There may be certain situations in which you do not need to appoint a representative. For example, where you only process personal data occasionally or don’t carry out large-scale processing or don’t process sensitive personal data or personal data relating to criminal convictions or offences and your processing activities are unlikely to result in a risk to the rights and freedoms of data subjects.
If you have any doubt about whether you need to appoint an EU representative, it is worth seeking independent legal advice as this can save a lot of time, stress (and money) later down the line.
4. Ensure that your contracts are up-to-date
If you are processing personal data in the UK which you have received from the EU or which relates to EU data subjects, then you need to make sure that your contracts are up to scratch.
Firstly, you need to make sure that you have entered into GDPR-compliant Data Processing Agreements (DPAs), in the event that your personal data processing practices with other parties constitutes a controller-processor relationship with clauses that are adapted to the UK’s new status post-Brexit.
Secondly, when the UK is a ‘third country,’ you will need to enter into the Standard Contractual Clauses (SCCs) with your contractual partners. The SCCs are a standard set of contractual clauses which been issued by the European Commission. The SCCs should be included in all of your agreements going forward or issued to all of your clients and suppliers as they are one of the easiest ways to ensure that you can receive EU personal data in the most compliant way, as entering into the SCCs fulfils the extra compliance obligations in the GDPR for third-country transfers, provided that they are properly completed. It is worth noting that the SCCs have not been updated by the European Commission since the pre-GDPR days, so it is important to keep monitoring compliance to check whether any changes will be made or a new version issued.

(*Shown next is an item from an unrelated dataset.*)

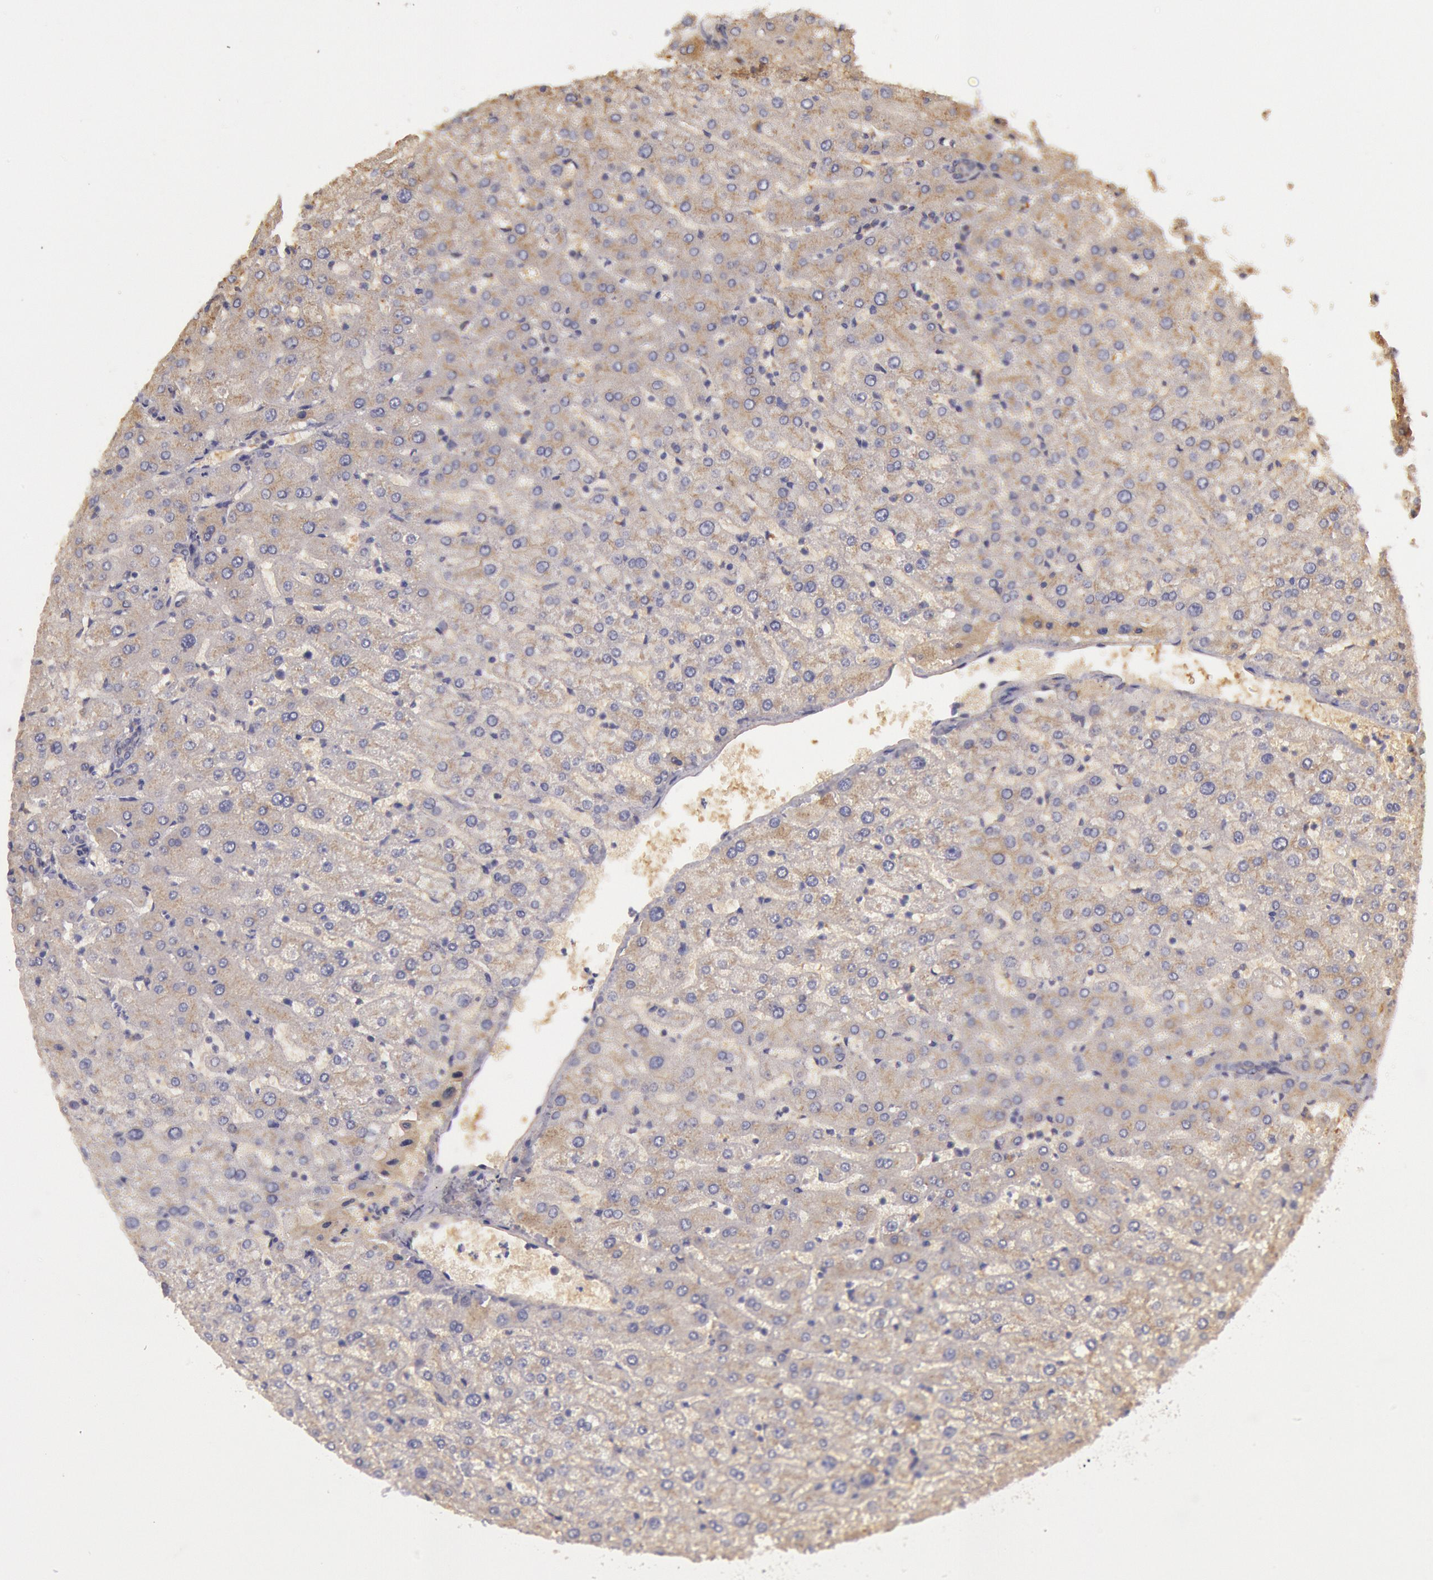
{"staining": {"intensity": "negative", "quantity": "none", "location": "none"}, "tissue": "liver", "cell_type": "Cholangiocytes", "image_type": "normal", "snomed": [{"axis": "morphology", "description": "Normal tissue, NOS"}, {"axis": "morphology", "description": "Fibrosis, NOS"}, {"axis": "topography", "description": "Liver"}], "caption": "Micrograph shows no significant protein staining in cholangiocytes of benign liver.", "gene": "C1R", "patient": {"sex": "female", "age": 29}}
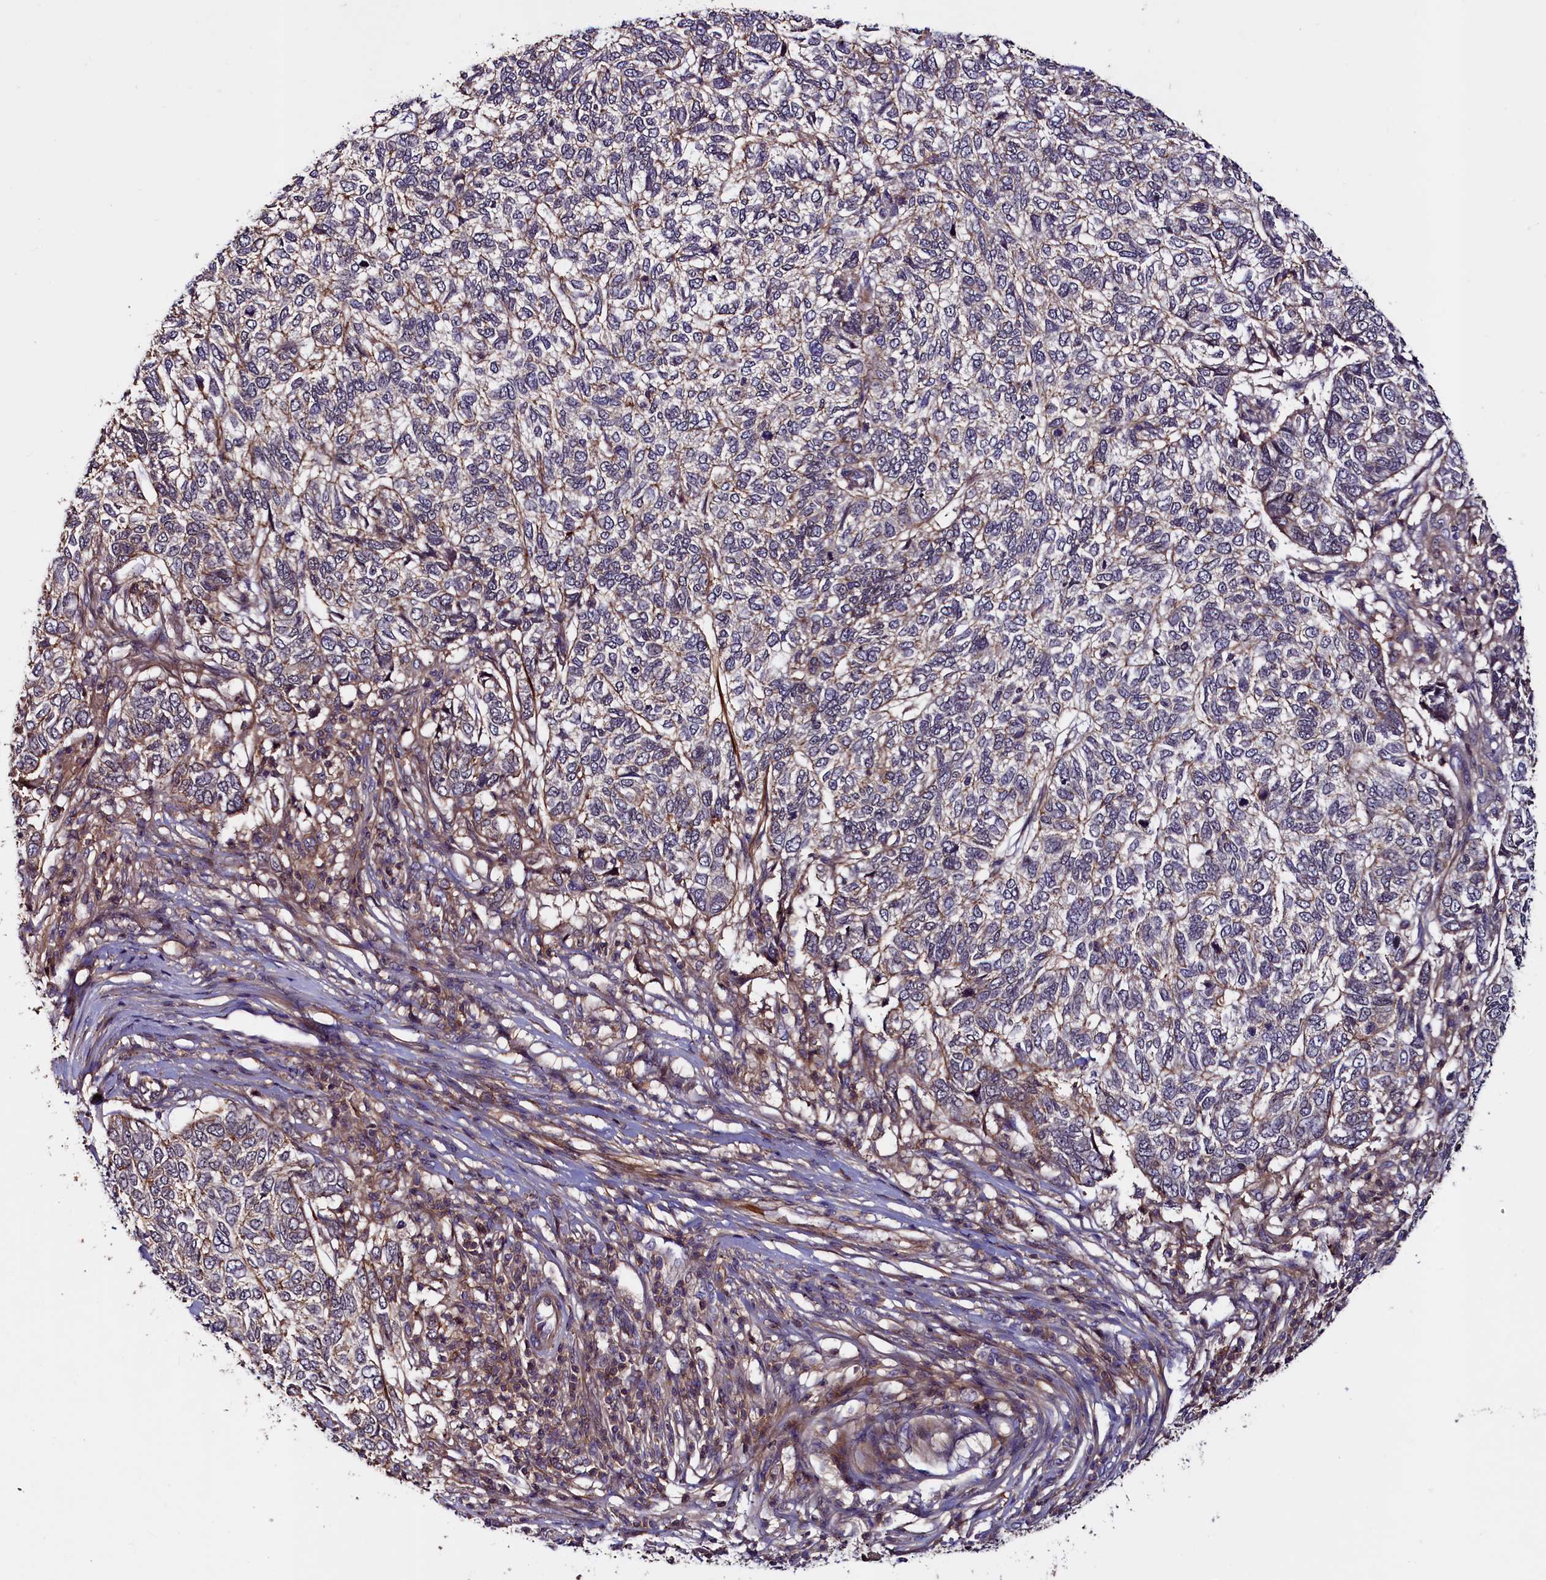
{"staining": {"intensity": "weak", "quantity": "<25%", "location": "cytoplasmic/membranous"}, "tissue": "skin cancer", "cell_type": "Tumor cells", "image_type": "cancer", "snomed": [{"axis": "morphology", "description": "Basal cell carcinoma"}, {"axis": "topography", "description": "Skin"}], "caption": "Skin basal cell carcinoma was stained to show a protein in brown. There is no significant staining in tumor cells.", "gene": "DUOXA1", "patient": {"sex": "female", "age": 65}}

Thirdly, if you do have to appoint an EU-based representative as set out above at point 3, the GDPR states that this needs to be done in writing. This means you should ensure the appointment is done via a properly drafted contract which sets out the scope of the appointment, the key obligations and liabilities.
Finally, you should conduct a general overview of the data protection clauses in all of your contracts to make sure that they are up-to-date with the UK’s post-Brexit status as a ‘third country’ and to double-check that that there are no inconsistencies with your DPAs or any of the processing information you have included in the SCCs.
5. Keep an eye on the latest developments
There is much uncertainty generally with Brexit and it seems that we are getting new information every day. The overall position regarding the UK and GDPR will depend on whether the UK leaves the EU with a deal or not, and if so, what the terms of that deal and any transitional arrangements are.
This piece can only therefore set out the current best-practice, to assist you in making sure that you are as ready as possible for when the small print is settled. So I urge you to keep an eye on developments so that you can update your practices swiftly, with confidence and in accordance with any new guidance. There are fairly pain-free ways to do this, such as by checking out our own website’s ‘insights’ or ‘blog’ pages, but pace yourself because the days, negotiations and wrangling between now and the milestone dates, whether it’s June 1st or October 31st, could be anything but!